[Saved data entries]
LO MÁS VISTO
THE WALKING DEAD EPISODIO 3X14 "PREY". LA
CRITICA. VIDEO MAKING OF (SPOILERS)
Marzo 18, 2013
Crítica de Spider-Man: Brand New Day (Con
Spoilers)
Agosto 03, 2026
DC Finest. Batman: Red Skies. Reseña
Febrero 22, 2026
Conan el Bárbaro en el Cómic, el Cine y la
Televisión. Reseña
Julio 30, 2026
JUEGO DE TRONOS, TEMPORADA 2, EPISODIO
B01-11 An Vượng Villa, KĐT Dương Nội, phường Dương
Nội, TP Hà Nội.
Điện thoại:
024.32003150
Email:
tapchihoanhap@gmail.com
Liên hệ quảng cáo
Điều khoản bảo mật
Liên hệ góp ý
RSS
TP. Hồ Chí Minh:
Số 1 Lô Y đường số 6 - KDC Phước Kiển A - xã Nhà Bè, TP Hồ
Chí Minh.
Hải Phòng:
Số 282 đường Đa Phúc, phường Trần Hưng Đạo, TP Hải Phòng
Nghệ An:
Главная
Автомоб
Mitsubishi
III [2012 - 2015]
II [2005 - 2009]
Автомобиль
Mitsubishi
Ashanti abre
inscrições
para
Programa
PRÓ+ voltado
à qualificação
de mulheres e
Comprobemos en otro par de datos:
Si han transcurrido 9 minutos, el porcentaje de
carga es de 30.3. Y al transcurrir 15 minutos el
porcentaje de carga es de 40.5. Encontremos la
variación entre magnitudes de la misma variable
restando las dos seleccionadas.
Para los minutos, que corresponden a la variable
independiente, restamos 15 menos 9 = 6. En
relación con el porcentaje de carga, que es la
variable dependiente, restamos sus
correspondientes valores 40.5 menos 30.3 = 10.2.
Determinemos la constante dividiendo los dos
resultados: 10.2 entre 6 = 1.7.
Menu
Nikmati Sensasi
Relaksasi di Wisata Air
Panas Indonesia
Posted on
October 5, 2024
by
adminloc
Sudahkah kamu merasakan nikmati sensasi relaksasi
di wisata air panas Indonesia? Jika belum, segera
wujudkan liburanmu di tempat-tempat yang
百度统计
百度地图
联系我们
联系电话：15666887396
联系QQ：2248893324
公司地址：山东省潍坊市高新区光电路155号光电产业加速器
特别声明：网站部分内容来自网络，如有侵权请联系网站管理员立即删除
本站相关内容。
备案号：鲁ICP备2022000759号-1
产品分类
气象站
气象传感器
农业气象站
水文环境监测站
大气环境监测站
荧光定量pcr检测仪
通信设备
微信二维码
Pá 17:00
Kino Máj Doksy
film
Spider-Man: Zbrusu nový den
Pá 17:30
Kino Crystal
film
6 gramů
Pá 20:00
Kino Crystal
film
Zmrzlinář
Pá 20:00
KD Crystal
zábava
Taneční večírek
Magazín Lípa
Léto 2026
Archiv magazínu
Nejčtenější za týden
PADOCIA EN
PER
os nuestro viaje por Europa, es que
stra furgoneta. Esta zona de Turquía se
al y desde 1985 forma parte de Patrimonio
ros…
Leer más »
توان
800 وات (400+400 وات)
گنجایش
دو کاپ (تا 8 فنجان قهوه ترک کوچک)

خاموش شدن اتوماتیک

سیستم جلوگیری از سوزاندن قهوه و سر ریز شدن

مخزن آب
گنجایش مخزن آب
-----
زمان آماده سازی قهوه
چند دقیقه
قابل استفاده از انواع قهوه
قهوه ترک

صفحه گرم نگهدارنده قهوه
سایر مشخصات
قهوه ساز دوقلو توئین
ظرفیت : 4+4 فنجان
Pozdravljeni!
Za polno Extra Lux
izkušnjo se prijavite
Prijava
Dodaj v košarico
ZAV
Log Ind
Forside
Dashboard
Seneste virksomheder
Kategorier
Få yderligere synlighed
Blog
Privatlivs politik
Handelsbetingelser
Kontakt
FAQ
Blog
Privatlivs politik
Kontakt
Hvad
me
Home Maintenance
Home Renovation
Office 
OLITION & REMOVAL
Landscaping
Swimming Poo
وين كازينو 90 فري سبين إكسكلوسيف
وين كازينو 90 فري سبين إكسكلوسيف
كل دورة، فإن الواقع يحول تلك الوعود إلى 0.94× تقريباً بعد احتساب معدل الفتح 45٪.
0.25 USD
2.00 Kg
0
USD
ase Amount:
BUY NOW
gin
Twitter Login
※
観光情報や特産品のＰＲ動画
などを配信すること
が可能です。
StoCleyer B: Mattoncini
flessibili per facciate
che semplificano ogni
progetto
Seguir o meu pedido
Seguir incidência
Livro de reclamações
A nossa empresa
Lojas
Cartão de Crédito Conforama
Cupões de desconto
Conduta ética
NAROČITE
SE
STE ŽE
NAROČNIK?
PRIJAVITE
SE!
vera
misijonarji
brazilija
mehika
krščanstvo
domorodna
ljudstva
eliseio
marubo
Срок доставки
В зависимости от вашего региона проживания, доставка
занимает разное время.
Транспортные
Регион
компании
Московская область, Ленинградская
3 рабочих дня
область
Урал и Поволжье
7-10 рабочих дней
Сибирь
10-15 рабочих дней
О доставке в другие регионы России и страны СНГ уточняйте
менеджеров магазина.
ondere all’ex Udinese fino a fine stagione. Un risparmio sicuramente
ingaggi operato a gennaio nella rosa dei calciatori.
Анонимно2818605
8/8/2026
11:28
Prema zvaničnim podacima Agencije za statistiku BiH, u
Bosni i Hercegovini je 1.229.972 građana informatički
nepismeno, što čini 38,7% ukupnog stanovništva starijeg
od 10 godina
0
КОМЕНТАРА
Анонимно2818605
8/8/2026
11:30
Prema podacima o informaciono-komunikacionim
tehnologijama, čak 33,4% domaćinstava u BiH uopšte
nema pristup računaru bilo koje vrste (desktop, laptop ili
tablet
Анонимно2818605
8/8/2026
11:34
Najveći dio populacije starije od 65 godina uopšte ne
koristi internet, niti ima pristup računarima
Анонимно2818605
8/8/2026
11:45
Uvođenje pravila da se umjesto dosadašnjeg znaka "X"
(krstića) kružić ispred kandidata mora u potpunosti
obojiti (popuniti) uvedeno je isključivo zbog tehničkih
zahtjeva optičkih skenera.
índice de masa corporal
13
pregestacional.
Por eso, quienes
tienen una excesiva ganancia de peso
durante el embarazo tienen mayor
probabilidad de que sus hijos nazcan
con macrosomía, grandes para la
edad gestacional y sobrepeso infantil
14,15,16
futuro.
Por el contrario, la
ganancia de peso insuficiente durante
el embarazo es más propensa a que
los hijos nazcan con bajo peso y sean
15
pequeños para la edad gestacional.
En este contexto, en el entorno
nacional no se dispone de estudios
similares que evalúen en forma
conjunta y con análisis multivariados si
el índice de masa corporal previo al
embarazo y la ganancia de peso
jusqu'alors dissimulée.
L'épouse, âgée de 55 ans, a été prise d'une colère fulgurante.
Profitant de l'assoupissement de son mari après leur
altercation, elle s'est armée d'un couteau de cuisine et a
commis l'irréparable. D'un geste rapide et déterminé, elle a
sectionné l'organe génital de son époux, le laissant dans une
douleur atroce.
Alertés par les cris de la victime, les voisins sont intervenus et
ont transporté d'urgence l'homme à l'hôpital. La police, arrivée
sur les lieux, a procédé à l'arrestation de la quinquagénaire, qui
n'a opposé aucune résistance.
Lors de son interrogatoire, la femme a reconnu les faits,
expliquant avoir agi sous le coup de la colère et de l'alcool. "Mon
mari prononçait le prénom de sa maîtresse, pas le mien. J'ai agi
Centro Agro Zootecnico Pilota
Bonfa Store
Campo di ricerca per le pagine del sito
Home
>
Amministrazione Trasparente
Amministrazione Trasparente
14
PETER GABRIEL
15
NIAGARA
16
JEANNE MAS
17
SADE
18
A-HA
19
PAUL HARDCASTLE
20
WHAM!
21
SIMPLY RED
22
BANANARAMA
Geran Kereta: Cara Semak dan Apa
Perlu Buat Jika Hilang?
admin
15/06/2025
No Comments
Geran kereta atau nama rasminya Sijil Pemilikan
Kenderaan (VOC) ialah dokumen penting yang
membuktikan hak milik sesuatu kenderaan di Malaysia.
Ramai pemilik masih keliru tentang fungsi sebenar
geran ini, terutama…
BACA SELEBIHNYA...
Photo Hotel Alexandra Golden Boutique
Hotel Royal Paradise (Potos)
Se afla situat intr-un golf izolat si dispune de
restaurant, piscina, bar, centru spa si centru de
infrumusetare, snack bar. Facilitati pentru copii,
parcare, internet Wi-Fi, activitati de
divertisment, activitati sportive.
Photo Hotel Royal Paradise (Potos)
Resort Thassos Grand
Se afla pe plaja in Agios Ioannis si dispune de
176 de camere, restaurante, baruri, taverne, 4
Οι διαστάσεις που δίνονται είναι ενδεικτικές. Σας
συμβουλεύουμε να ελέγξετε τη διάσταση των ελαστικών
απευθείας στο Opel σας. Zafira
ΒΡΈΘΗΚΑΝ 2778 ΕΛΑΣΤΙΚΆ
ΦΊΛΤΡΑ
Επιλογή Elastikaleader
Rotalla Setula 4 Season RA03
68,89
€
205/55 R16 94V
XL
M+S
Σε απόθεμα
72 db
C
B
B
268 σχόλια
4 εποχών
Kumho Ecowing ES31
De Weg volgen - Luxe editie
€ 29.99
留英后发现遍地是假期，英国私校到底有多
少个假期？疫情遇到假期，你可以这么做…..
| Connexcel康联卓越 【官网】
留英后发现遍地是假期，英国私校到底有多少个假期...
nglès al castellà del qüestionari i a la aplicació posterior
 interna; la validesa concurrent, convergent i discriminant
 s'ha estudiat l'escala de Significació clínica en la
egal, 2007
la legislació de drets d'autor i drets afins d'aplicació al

[Exercise requirements] Reproduce everything from the first line of the rows down through the line containing "correspondientes valores 40.5", including that line.

[Response area]
LO MÁS VISTO
THE WALKING DEAD EPISODIO 3X14 "PREY". LA
CRITICA. VIDEO MAKING OF (SPOILERS)
Marzo 18, 2013
Crítica de Spider-Man: Brand New Day (Con
Spoilers)
Agosto 03, 2026
DC Finest. Batman: Red Skies. Reseña
Febrero 22, 2026
Conan el Bárbaro en el Cómic, el Cine y la
Televisión. Reseña
Julio 30, 2026
JUEGO DE TRONOS, TEMPORADA 2, EPISODIO
B01-11 An Vượng Villa, KĐT Dương Nội, phường Dương
Nội, TP Hà Nội.
Điện thoại:
024.32003150
Email:
tapchihoanhap@gmail.com
Liên hệ quảng cáo
Điều khoản bảo mật
Liên hệ góp ý
RSS
TP. Hồ Chí Minh:
Số 1 Lô Y đường số 6 - KDC Phước Kiển A - xã Nhà Bè, TP Hồ
Chí Minh.
Hải Phòng:
Số 282 đường Đa Phúc, phường Trần Hưng Đạo, TP Hải Phòng
Nghệ An:
Главная
Автомоб
Mitsubishi
III [2012 - 2015]
II [2005 - 2009]
Автомобиль
Mitsubishi
Ashanti abre
inscrições
para
Programa
PRÓ+ voltado
à qualificação
de mulheres e
Comprobemos en otro par de datos:
Si han transcurrido 9 minutos, el porcentaje de
carga es de 30.3. Y al transcurrir 15 minutos el
porcentaje de carga es de 40.5. Encontremos la
variación entre magnitudes de la misma variable
restando las dos seleccionadas.
Para los minutos, que corresponden a la variable
independiente, restamos 15 menos 9 = 6. En
relación con el porcentaje de carga, que es la
variable dependiente, restamos sus
correspondientes valores 40.5 menos 30.3 = 10.2.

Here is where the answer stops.